For all the rhetoric about democracy, freedom and human rights, the international community as a whole (by that I mean nation-states, international organisations and private transnational actors) abhor two things–power vacuums and instability. If the prospect of democratisation in the Middle East brings with it the risk of radicalisation and the destabilisation of the regional balance of power, which in turn raises the potential for war, then the international community, albeit behind a veil of crocodile tears, will quietly work to ensure that the status quo is preserved in one form or another. Individually and collectively it will publicly speak about freedom and quietly work for accommodation. And if that fails and conflicts become violent (particularly if they are fueled by foreign sponsors or irregular transnational actors), it may preferentially side with the forces of repression rather than change. That may not be a nice or ethically superior choice, but for the powers that be in the Middle East and beyond, it is the only choice, made out of self-interested necessity.

Why a putsch is not a revolution.

Some definitional clarification is in order when viewing events in Egypt. A coup is the overthrow of a regime by the military. A putsch is the involuntary removal of government leaders within an extant regime. Neither is a revolution, even if occurring within the context of mass protest. Thus what has occurred (so far) in Egypt is neither revolutionary or a coup. It is a putsch carried out within a context of social unrest and mass mobilisation. It is a forced internal reconfiguration of the military-dominated regime that has been in power one way or another for over thirty years, and it has been carried out precisely to maintain the regime in the face of popular protests that centred on Hosni Mubarak but which do not challenge the military’s primacy in Egyptian politics.

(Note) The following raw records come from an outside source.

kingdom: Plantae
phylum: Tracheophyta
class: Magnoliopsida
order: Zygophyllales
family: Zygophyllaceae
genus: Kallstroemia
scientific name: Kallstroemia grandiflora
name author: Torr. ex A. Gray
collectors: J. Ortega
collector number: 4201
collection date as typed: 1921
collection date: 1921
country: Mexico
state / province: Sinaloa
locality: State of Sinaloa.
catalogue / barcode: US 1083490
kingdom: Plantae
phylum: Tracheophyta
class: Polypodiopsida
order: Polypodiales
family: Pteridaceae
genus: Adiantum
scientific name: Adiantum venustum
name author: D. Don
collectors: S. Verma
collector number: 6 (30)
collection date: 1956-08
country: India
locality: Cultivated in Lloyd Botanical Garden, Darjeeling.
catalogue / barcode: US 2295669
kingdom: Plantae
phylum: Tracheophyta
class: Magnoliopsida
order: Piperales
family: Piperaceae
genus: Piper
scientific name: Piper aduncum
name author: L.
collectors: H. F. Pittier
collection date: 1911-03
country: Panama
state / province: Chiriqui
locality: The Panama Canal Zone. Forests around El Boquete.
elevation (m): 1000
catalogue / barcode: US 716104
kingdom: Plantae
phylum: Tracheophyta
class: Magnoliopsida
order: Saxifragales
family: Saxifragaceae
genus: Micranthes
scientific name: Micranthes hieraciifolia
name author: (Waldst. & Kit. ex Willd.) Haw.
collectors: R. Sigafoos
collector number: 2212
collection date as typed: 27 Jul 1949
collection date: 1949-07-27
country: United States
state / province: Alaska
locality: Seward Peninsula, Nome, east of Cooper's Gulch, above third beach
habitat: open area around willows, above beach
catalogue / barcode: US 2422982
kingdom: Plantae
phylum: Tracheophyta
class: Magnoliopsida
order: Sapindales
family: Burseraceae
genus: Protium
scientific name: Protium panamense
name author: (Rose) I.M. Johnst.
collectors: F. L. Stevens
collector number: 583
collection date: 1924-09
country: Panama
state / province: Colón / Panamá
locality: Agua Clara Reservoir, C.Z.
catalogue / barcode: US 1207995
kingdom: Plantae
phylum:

The removal of an individual in a military putsch is NOT a democratic revolution, even if the masses rejoice. It is an internal transfer of power that may or may not lead to regime liberalization, which itself does not imply a genuine move towards democracy. It will be interesting to see if internal reconfiguration of the Egyptian regime leads to significant reform over the long term. Foreign pressure will not play a decisive role in the military calculations on whether to reform, retrench or repress. That will be a function of inter-elite bargaining and the organisational strength and practical demands of the opposition. But one thing is sure: due to issues of corporate self-interest and professional autonomy, the Egyptian military has no interest in exercising long-term control over the governmental apparatus. Instead, its interest lies in overseeing the conditions leading to the September 2011 elections, with the primary objective being maintenance of social stability, resumed economic growth and geopolitical continuity no matter who wins the presidency and parliamentary majority.

That is the bottom line of the Egyptian “transition.”